Thankfully, the boot is more practical than before, offering 60 litres extra (231 litres in all), expanding to 829 litres with the rear seats folded.
The thrummy three-pot has been tuned for economy over performance, so more spirited drivers will have to work the five-speed gearbox hard to make swift progress.
Officially, the manual version hits 62mph from standstill in 14.9 seconds and goes on to a top speed of 98mph.
CO2 emissions are as low as 109g/km and fuel economy is up to 58.85mpg. In fact, in mixed driving I managed 60mpg, which added to the low insurance group and Toyota’s reputation for reliability, means owning an Aygo X should be an affordable experience.
Despite being low on power, it handles surprisingly well and only feel unsettled if really pushed.
In its more natural urban habitat, it’s nippy, agile and easy to drive.
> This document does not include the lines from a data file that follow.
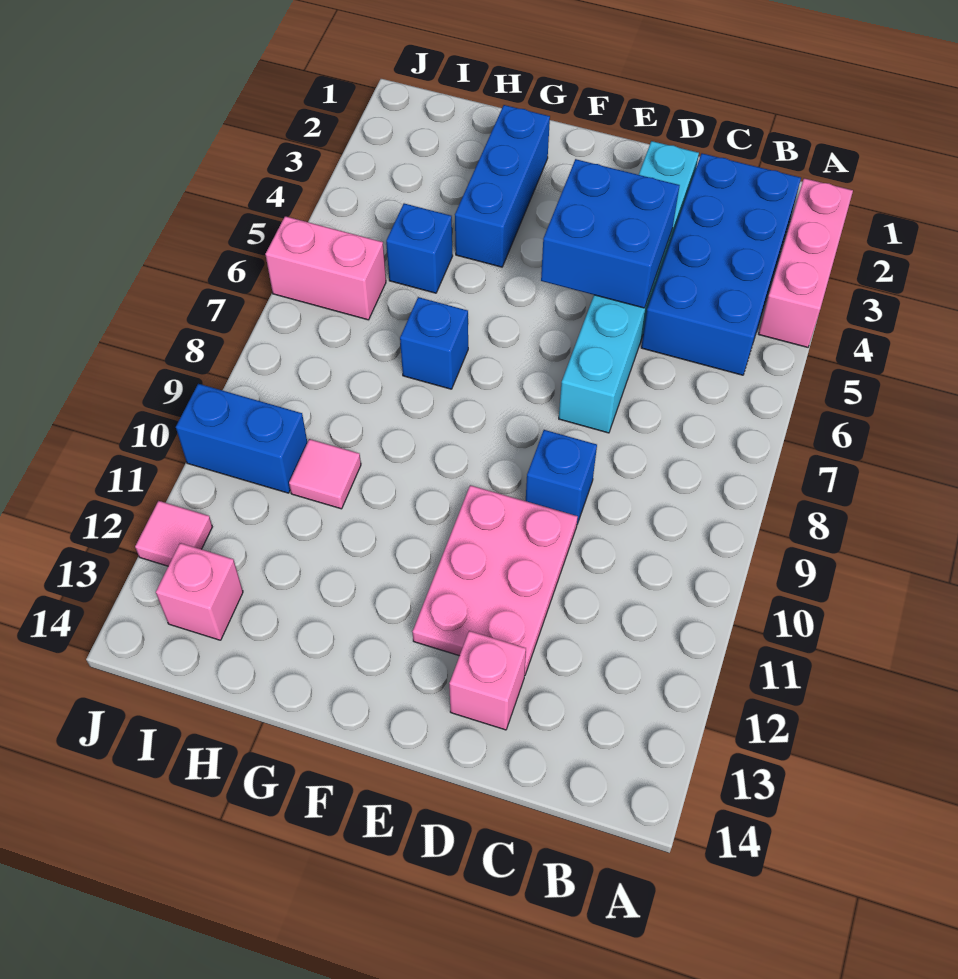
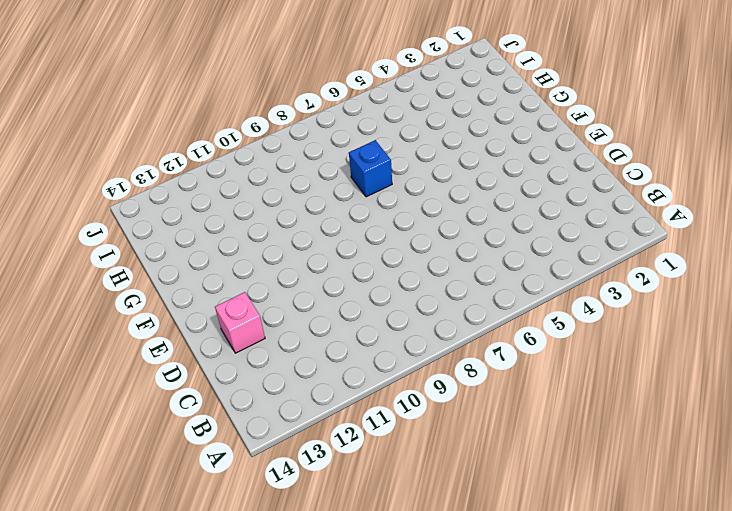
none -> pink 1x3 brick [759,178,853,347]
none -> blue 2x4 brick [641,153,801,375]
none -> cyan 1x6 brick [559,141,699,433]

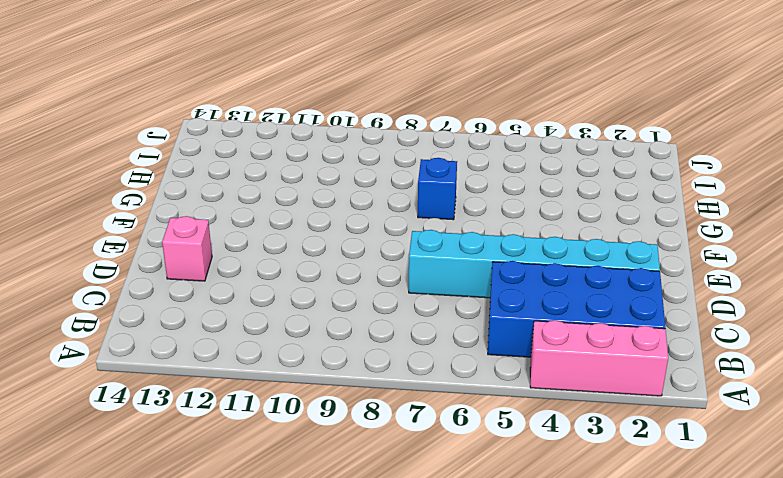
none -> blue 1x1 brick [526,430,597,524]
none -> pink 2x3 plate [413,485,578,676]
none -> blue 1x3 brick [455,105,550,267]

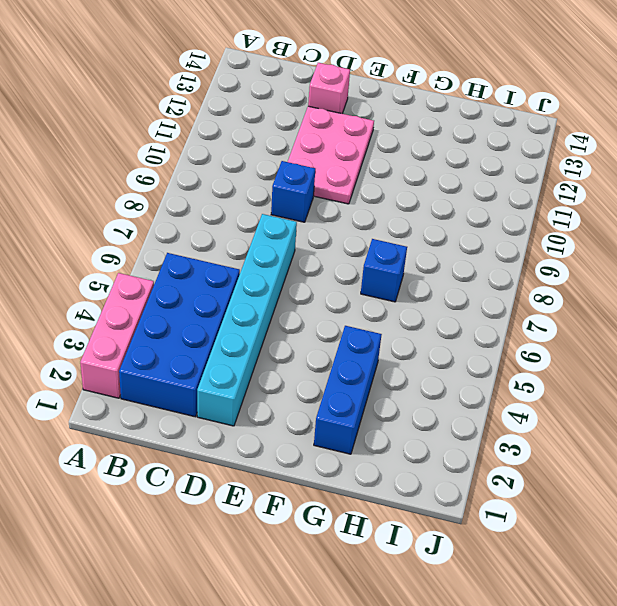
none -> blue 1x1 brick [386,204,452,293]
none -> pink 1x1 tile [289,439,361,509]
none -> pink 1x2 brick [265,216,386,320]

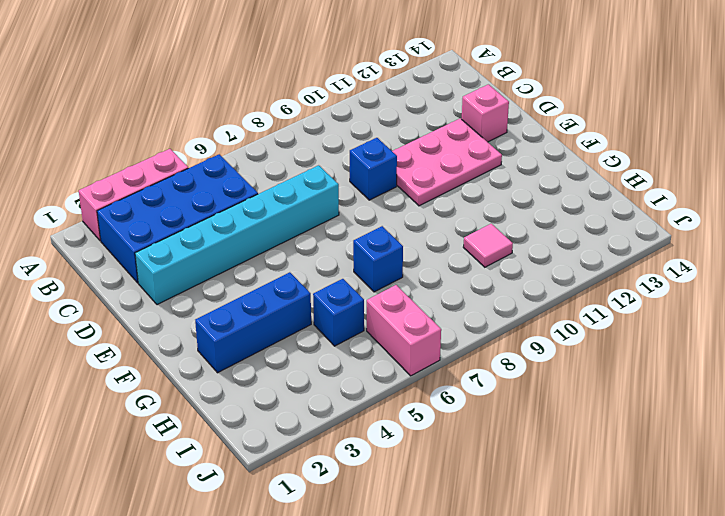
none -> blue 1x2 brick [176,384,307,493]
none -> pink 1x1 brick [156,543,243,640]
none -> pink 1x1 tile [135,501,212,566]

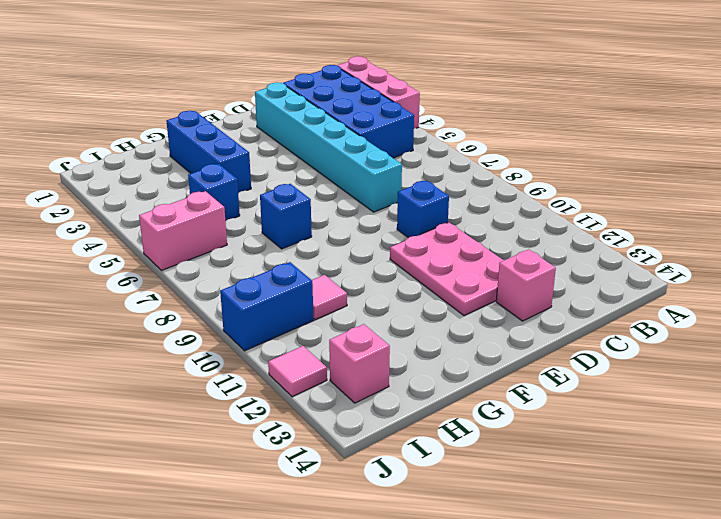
none -> blue 2x2 brick [541,159,680,308]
Light and quick steering, plus an exceptionally small turning circle of just 4.7m really help.
However, it’s not the quietest cabin – a combination of the thrum from the engine and wind noise, while the full-length canvas roof doesn’t help – even if it is fun in the sun.
So, the Aygo X isn’t perfect, but full marks to Toyota for creating a new niche and a dinky car full of character that stands out from the crowd, puts a smile on your face and represents great value for money.
It’s also worth remembering that the Aygo X comes with a standard three-year/60,000-mile warranty, but it’s also eligible for Toyota’s warranty protection for up to 10 years or 100,000 miles (whichever comes first), but you do have to service your car at a franchised dealer each year to maintain that cover.
Verdict: The all-new Toyota Aygo X is a breath of fresh air. An affordable city car with cool urban crossover looks that’s fun to drive, safe, economical. cheap to run and well equipped.